For many Christians this means things like going to a study group, spending more time in prayer and – for some – fasting. Eating less meat, giving up alcohol or chocolate – these are all probably sensible things for healthy living.

Lucy Winkett went on to say that this is what Lent is really about in a spiritual sense – healthy living on the inside as well as the outside. She spoke about the monks and nuns who went to live in the Egyptian desert in early Christian times. They knew the importance of fasting – but what they found even more important in the desert was silence. I was in the Egyptian desert myself a few months ago and I know exactly what they mean – it’s a very, very quiet place.

We live in a noisy world. The background noise never stops for many people. And Lucy suggested that another positive way of using Lent was to have a ‘sound fast’ – cutting down on the use of iPods, mobile phones, computers, television and radio – and introducing a little more silence into their lives.

But silence can be scary – you don’t know what to do with it. I have to say that most churches don’t do silence very much. Yet it can be so valuable.

In January I took a party of pilgrims to the Holy Land. On the last day we had a communion service right on the shore of the Sea of Galilee. After the Bible readings I said: ‘We’re not going to have a sermon this morning. We’ll just have five minutes of silence.’ It was so good to just sit there and let God get a word in edgeways after a busy week travelling around, listening to our guide and chatting to one another.

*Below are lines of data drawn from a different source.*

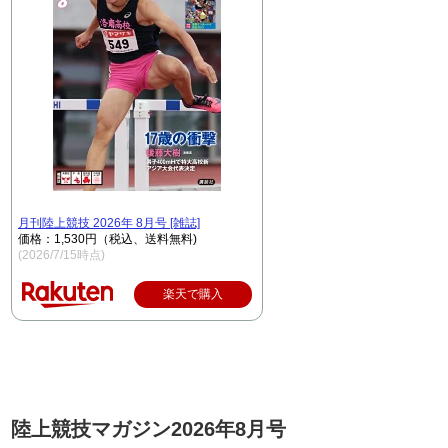
月刊陸上競技 2026年 8月号 [雑誌]
価格：1,530円（税込、送料無料)
(2026/7/15時点)
楽天で購入
陸上競技マガジン2026年8月号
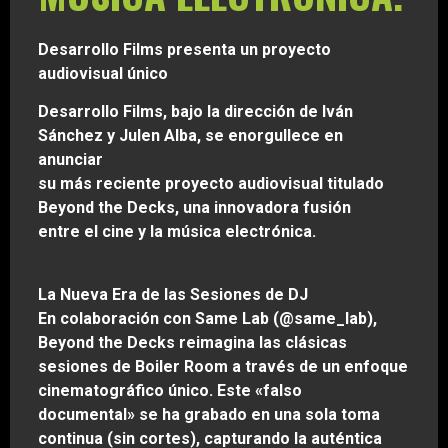
Desarrollo Films presenta un proyecto
audiovisual único
Desarrollo Films, bajo la dirección de Iván
Sánchez y Julen Alba, se enorgullece en
anunciar
su más reciente proyecto audiovisual titulado
Beyond the Decks, una innovadora fusión
entre el cine y la música electrónica.
La Nueva Era de las Sesiones de DJ
En colaboración con Same Lab (@same_lab),
Beyond the Decks reimagina las clásicas
sesiones de Boiler Room a través de un enfoque
cinematográfico único. Este «falso
documental» se ha grabado en una sola toma
continua (sin cortes), capturando la auténtica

So I’m trying a bit more silence this Lent. I can’t say I find it easy. But the Quakers have known the value of it for a long time. In their worship they keep silence, ‘centre down’ as they call it, and wait upon God. If someone feels moved to speak, then they do. But mainly it’s giving God the chance to speak in the silence.

That’s why Jesus went off on his own at the start of his ministry – and on other occasions. To be close to God. To listen and to grow spiritually. He didn’t do it for negative reasons – just to get away from the noisy crowds and demanding disciples. He knew it was the best way to tune in to God. Today we’d call it making space.

So let’s go for a positive Lent. Making space for silence and for God. Doing things that will make us healthier both inside and out. If study groups work for you, then that’s great. If not – find time for some reading – another way in which God can get through to us.

And one more thing – find time for other people – family, friends, neighbours. What’s sometimes called ‘quality time’. Even in a busy life we manage to find time for anything we think is really important. Well – our relationships are important, and we should make sure they’re at the top of our priorities.

Lent is actually a good time to sort out our priorities. I think that’s what a lot of the teaching of Jesus was about. Well summed up in his words: ‘Love God, and love your neighbour as you love yourself.’ And don’t forget that last bit – loving yourself, liking yourself. God loves you – wants you to be a full and complete human being. You’re not perfect – none of us are. But neither are you a worthless creature. You have God’s potential within you – and God can help you to make that real – to be healthy in body, mind and spirit, and in your relationships with everyone around you. I hope you have a holy, happy and positive Lent.